▶ **Document text**
———
It’s interesting that neither the majority nor the dissent referenced the Supreme Court’s pending decision in Rahimi. [3] Perhaps the judges are confident the Supreme Court won’t provide direct guidance on the felon-possession issue in that case. This might be supported by an exchange between Solicitor General Elizabeth Prelogar and Justice Barrett at oral argument suggesting the government was aiming to “save [] the Range issue” and deal with felon possession bans “in a future case.” A cert petition in Range—where the en banc Third Circuit held the felon ban unconstitutional as-applied to a non-violent felon last June (read our summary here)—has now been fully briefed and pending for more than six months. That could indicate the justices intend to grant or deny the petition after Rahimi is decided, but it’s also possible the Court issues a broader decision in Rahimi impacting felon-in-possession challenges and then grants, vacates, and remands Range and other Second Amendment petitions it is holding for further proceedings consistent with that decision. In any event, Duarte’s heavy reliance on the decision in Range is somewhat unusual given the case’s uncertain status at the Supreme Court.
There are also important differences between Duarte and Range in terms of the underlying facts. No one believes that Range’s predicate felony conviction (fraud on a federal welfare application) is a serious indication of dangerousness. [4] But reasonable minds will likely differ about whether some of Duarte’s predicate felonies—specifically vandalism and evading a peace officer—demonstrate that he was dangerous, at least at the time those crimes were committed. Under California law, for example, the felony-level offense of evading a peace officer appears to require proof of “willful or wanton disregard for the safety of persons or property” during the act of attempting to flee from or elude a law enforcement officer. And it’s not clear, even under the Range approach, to what extent post-conviction conduct can ameliorate a felony (in terms of gun rights) when the conduct giving rise to the felony was in some way dangerous to others. These are likely issues the Supreme Court will have to address sooner rather than later, which means that Duarte’s shelf life—separate from a possible en banc rehearing—may be relatively short.
[1] Loyalists, for example, were forbidden from possessing arms during the Revolutionary War only so long as they refused to swear an oath.
[2] Duarte’s specific predicate convictions were also not clearly felonies at the Founding, according to the majority. Duarte had prior convictions for vandalism, drug possession, evading a peace officer, and possessing a firearm as a convicted felon.
[3] Indeed, Rahimi comes up only two times in the 74-page decision in Duarte: both citations to the Fifth Circuit’s decision issued last spring.
[4] While Range itself did not explicitly endorse a dangerousness/non-dangerous distinction in terms of past felony offenses, the government argued in favor of that framework for status-based exclusions not tied to criminal conduct in Rahimi and Justice Barrett has supported the approach for 922(g)(1).
———
▶ **Raw data**
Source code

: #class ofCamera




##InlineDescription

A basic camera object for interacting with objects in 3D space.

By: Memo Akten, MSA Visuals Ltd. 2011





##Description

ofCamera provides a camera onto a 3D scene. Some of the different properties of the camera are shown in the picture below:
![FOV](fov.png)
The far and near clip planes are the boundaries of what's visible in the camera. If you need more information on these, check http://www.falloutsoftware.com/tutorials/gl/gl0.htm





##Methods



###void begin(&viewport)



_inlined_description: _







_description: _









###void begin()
———
▶ **Work task**
Quote the commentary on the Duarte decision between "[2] Duarte’s specific" and "issued last spring.", inclusive.

▶ **Answer for this exercise**
[2] Duarte’s specific predicate convictions were also not clearly felonies at the Founding, according to the majority. Duarte had prior convictions for vandalism, drug possession, evading a peace officer, and possessing a firearm as a convicted felon.
[3] Indeed, Rahimi comes up only two times in the 74-page decision in Duarte: both citations to the Fifth Circuit’s decision issued last spring.